Savouring single malt whisky

Story & Photos By Andrea Louise Thomas

Chief’s Son Distillery in Somerville has just opened its doors to the public and whisky lovers are in for a treat. Proprietors Naomi and Stuart McIntosh have created a one of a kind product and they are rightfully proud. They are co-founders, co-owners and co-distillers making them partners in every sense of the word. This is a family business with a past, present and future. 

Meticulous attention to detail shows in every single aspect of the business from the design of their own whisky still to the top shelf labels on their bottles and the logo on their products. Every single element is a story within a story. It’s taken seven years of planning and working seven days a week to get to this point, but in actual fact, this whisky has been over five hundred years in the making. 

Whiskey has been in the blood of the McIntosh family since the early 1500s with each successive generation of distillers putting its own stamp on this ancient Scottish tradition. At Chief’s Son tradition is important. Their business name is their namesake. McIntosh translates from Scottish Gaelic as Son of the Chief. The McIntosh clan was awarded this name 900 years ago through victory in battle. 900 is an important number at Chief’s Son’s; it’s the name of their standard single malt whiskey recipe and there are 900 bottles in each release.  

Though it is considerably more expensive and time-consuming to create a handcrafted product, the McIntoshes feel it is worth the effort. They take their role as the  ‘malt whisky custodians’ of their generation very seriously because they are the first generation of the Australian McIntosh family to make whisky. Using the knowledge passed down through their ancestors and the benefit of modern technology combined with their own educational backgrounds, they have created the best whisky money can buy.

Making good whisky is a complex process. There are three main recipes and two processes involved which sounds deceptively simple, but it’s not. To get the taste, aroma and mouth feel just right involves many elements working in perfect harmony.

The heart and soul of whisky is malted barley, but it has to be steeped, germinated and kilned just right. It can then be infused with peat to make another overlay. The barrel the whisky is stored in is critical as it accounts for half the flavour. Also the amount of time it’s stored is paramount.

At Chief’s Son, they use a special type of pure malt to get their distinctive flavour, which is why their whisky is unique in the world. They even have their own ‘malster’ to source the best malt barley in Australia. But it’s not just the ingredients; it’s the dedication to producing a craft product. “Craft is about the provenance. It’s about attention to detail. We choose every aspect of the product,” says Stuart, adding, “We make whiskey that we enjoy drinking, but we have to offer something special to our avatars (connoisseurs). We’re confident we do that.” Their boutique small batch process ensures quality and guarantees that every release has a different character.
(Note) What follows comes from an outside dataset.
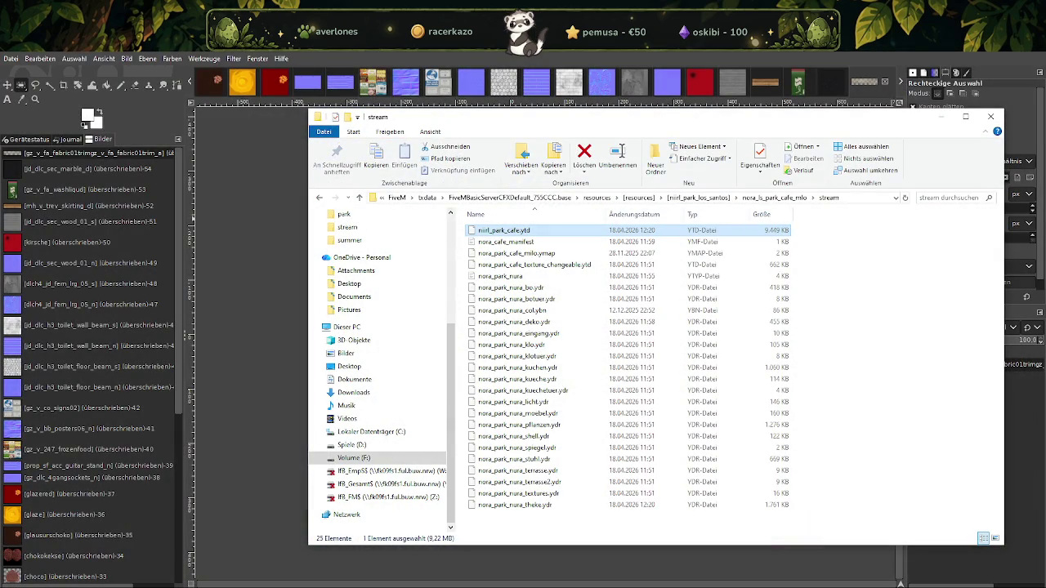
left_click(254, 411)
There are so many details that go into creating a complex yet smooth whisky and all those details matter because no one who loves whisky drinks it in a hurry.

As Naomi says, “Whisky is a slow drink. It’s something you want to savour, not rush.” This slow drinking tradition is how bonds are formed, weddings are celebrated, broken hearts are mended, loved ones are mourned and new friendships are forged. To the McIntoshes, whisky is about all of those connections. In a world where everyone seems to be in a rush, it nice to take the time for a good slow drink.

In the tasting room at Chief’s Son Distillery, there is plenty of time to pull up a stool, have a look out over the distillery floor and have a chat about life, liberty and the love of whisky with people who really know what they are talking about. Come in for a tasting, take home a bottle or bespoke gift pack and if you’re really a fan you might want to sport a snazzy cap or polo top too. One thing is for sure, if you’re a connoisseur of whisky, you won’t go home disappointed.